Problem - Look for the word "commande" in the data below, and copy every line that holds it.

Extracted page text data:
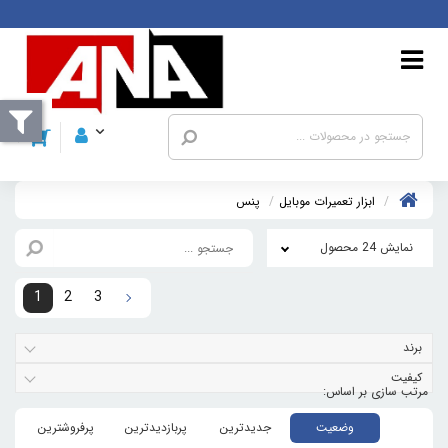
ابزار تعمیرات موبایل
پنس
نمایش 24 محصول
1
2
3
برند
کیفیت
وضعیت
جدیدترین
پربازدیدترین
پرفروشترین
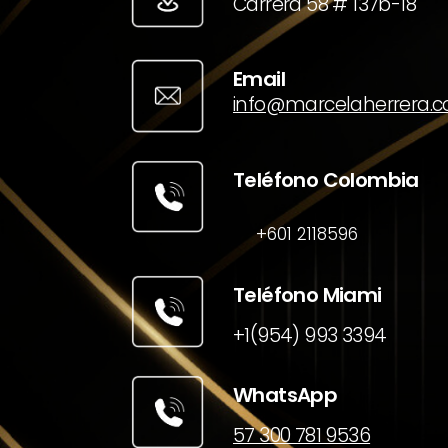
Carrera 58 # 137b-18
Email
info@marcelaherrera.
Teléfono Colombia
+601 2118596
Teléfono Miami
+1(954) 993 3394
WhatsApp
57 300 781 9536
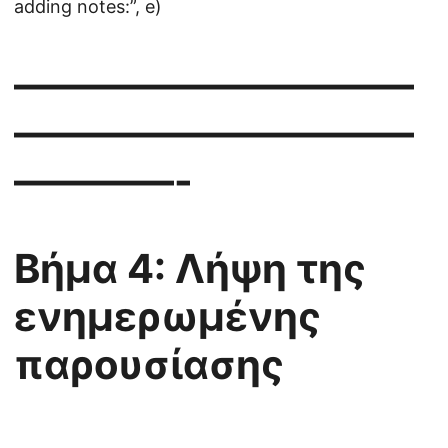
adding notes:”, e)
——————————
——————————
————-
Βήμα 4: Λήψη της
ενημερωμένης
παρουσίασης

* * *

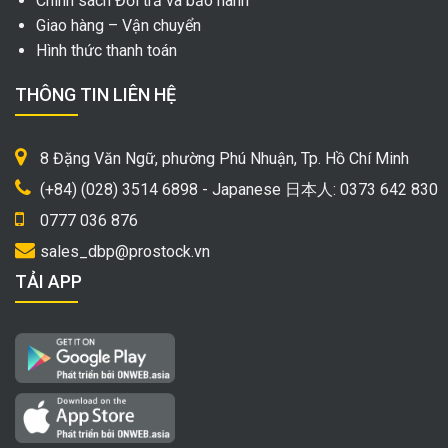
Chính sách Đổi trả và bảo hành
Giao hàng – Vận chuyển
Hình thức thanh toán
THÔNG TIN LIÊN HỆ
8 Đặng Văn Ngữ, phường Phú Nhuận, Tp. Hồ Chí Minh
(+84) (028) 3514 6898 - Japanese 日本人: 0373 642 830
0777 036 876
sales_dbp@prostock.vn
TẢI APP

* * *

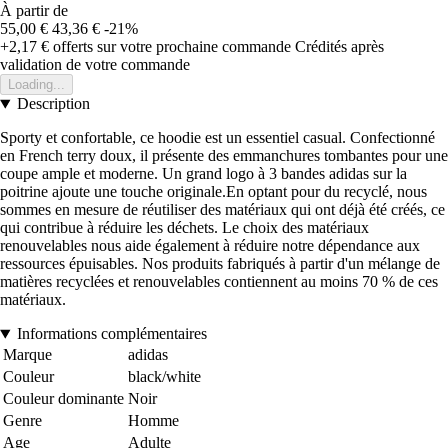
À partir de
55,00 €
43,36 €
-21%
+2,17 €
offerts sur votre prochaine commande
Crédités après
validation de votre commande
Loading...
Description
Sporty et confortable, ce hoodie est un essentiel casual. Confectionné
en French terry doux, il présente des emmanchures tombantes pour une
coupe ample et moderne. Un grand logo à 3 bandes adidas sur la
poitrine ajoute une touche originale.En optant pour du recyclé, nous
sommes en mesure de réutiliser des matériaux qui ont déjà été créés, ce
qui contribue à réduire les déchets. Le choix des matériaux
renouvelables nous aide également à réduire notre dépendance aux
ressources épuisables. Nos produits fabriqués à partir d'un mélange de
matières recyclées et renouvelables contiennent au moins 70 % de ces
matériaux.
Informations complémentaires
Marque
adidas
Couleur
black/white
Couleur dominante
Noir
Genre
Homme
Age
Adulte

Solution to the problem -
offerts sur votre prochaine commande
validation de votre commande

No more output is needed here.